3. If you knew all the nuances and regulations of tax law you would n’t need a professional. An annual meeting with your professional ensures that you have not overlooked something. You should meet with your professional each year to review your situation and any changes that may have occurred in your life. A good tax professional will use this time to help you uncover deductions you may have overlooked and to help you take advantage of the coming year’s possible tax strategies.

4. Find a professional with a process that helps you identify the deductions you are entitled to. Your tax professional should have a checklist to make sure he/she covers everything when meeting with you and completing your return. (I have done thousands of tax returns over the years and I still run my checklist at every client meeting and at every stage of every return.)

5. Your tax professional should be available year-round to answer your questions and respond to any correspondence you may receive from the IRS. Find out what the tax professional’s policy is regarding fees. Is there an extra charge for this service or is it included in the preparation fee?

6. If your return is audited, the tax professional should be willing to represent you before the IRS. This should be done under Power of Attorney and you should not have to attend the audit. (If a tax professional tells you his or her returns are never audited, he or she is either working harder for the IRS than for you, or is not telling the truth.)

7. Some professionals charge for representing clients with the IRS. Others include the service in their preparation fee.

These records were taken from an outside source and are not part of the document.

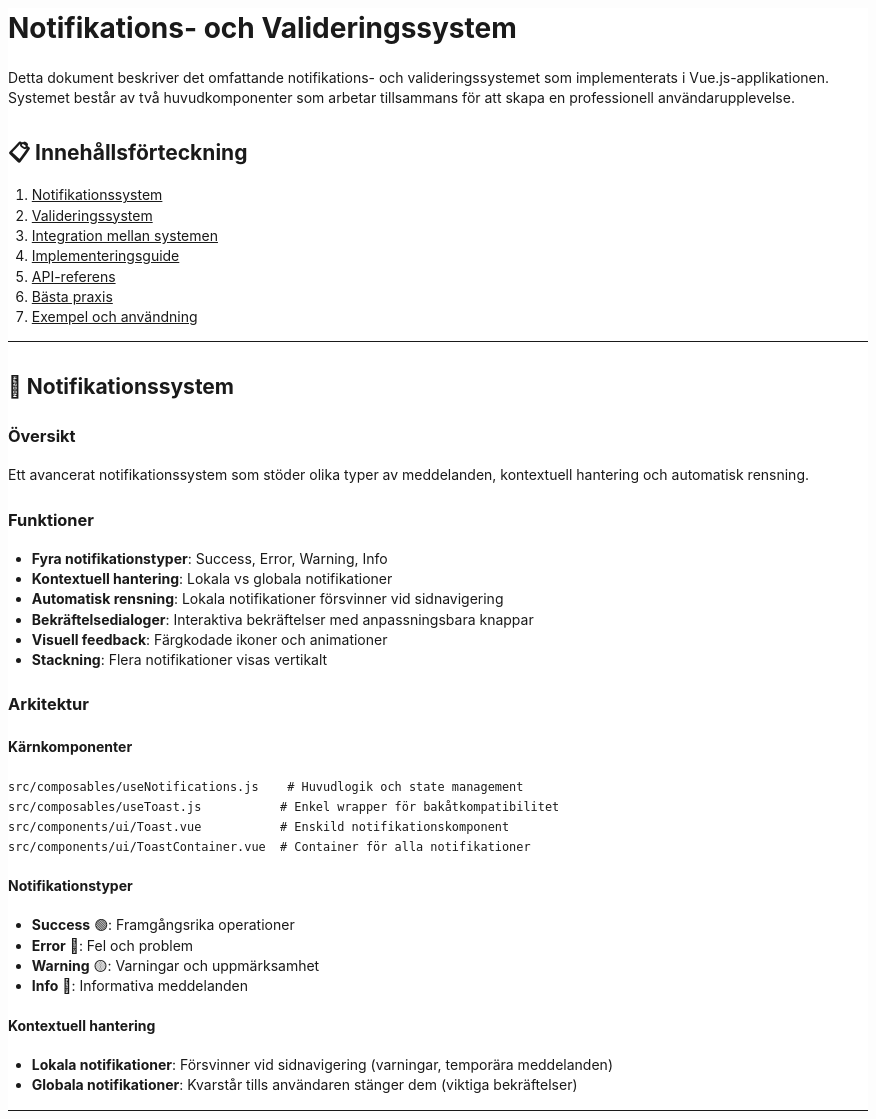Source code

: # Notifikations- och Valideringssystem

Detta dokument beskriver det omfattande notifikations- och valideringssystemet som implementerats i Vue.js-applikationen. Systemet består av två huvudkomponenter som arbetar tillsammans för att skapa en professionell användarupplevelse.

## 📋 Innehållsförteckning

1. [Notifikationssystem](#notifikationssystem)
2. [Valideringssystem](#valideringssystem)
3. [Integration mellan systemen](#integration-mellan-systemen)
4. [Implementeringsguide](#implementeringsguide)
5. [API-referens](#api-referens)
6. [Bästa praxis](#bästa-praxis)
7. [Exempel och användning](#exempel-och-användning)

---

## 🔔 Notifikationssystem

### Översikt
Ett avancerat notifikationssystem som stöder olika typer av meddelanden, kontextuell hantering och automatisk rensning.

### Funktioner
- **Fyra notifikationstyper**: Success, Error, Warning, Info
- **Kontextuell hantering**: Lokala vs globala notifikationer
- **Automatisk rensning**: Lokala notifikationer försvinner vid sidnavigering
- **Bekräftelsedialoger**: Interaktiva bekräftelser med anpassningsbara knappar
- **Visuell feedback**: Färgkodade ikoner och animationer
- **Stackning**: Flera notifikationer visas vertikalt

### Arkitektur

#### Kärnkomponenter
```
src/composables/useNotifications.js    # Huvudlogik och state management
src/composables/useToast.js           # Enkel wrapper för bakåtkompatibilitet
src/components/ui/Toast.vue           # Enskild notifikationskomponent
src/components/ui/ToastContainer.vue  # Container för alla notifikationer
```

#### Notifikationstyper
- **Success** 🟢: Framgångsrika operationer
- **Error** 🔴: Fel och problem
- **Warning** 🟡: Varningar och uppmärksamhet
- **Info** 🔵: Informativa meddelanden

#### Kontextuell hantering
- **Lokala notifikationer**: Försvinner vid sidnavigering (varningar, temporära meddelanden)
- **Globala notifikationer**: Kvarstår tills användaren stänger dem (viktiga bekräftelser)

---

Our firm’s policy is to stand behind our work; we will defend any return we have prepared for the taxpayer at no additional cost.

8. Will the professional meet with you before the end of each year to assist you with tax planning? Do they charge extra for this service? Our firm has found it pays to provide free year-round planning. This policy encourages clients to call us before concerns become problems. It allows us to help clients make good choices and save money.

9. Your professional should know what it will take to complete most returns after meeting with you and reviewing your situation and papers. It’s always best to know the cost before you give the go-ahead. However, don’t expect to get a fair estimate of costs over the phone. Make an appointment to meet with the tax professional personally. Your tax professional should put your fee in writing; it saves any misunderstanding later. If the professional charges by the hour, ask for an estimate of the maximum amount. If they can’t provide that, leave and go somewhere else.

10. Make sure you can contact your tax professional when you need to. Does a live person answer the phone? How do they answer calls? You won’t want to talk to voice mail if you get a notice from the IRS or have a question.

11. Does your professional have office hours year-round? Offer appointment hours that meet with your schedule? Offer evening or weekend hours?

12. Do they enjoy a good reputation in the community? What do other clients and business people say about the firm?

13. Is the office organized and neat? You don’t want to leave your information with people who can’t keep track of what they have and where it is. You don’t want your mess lost in their mess.

14. Do they seem overwhelmed? Tax season is a busy time for all professionals, but a good professional in a well-run office won’t seem like it’s going to kill him or her. The last thing you want to do is give your work to someone who seems like it’s more than they can handle. Ask when you can expect to receive your completed tax return. It should n’t take more than two weeks for most returns to be completed.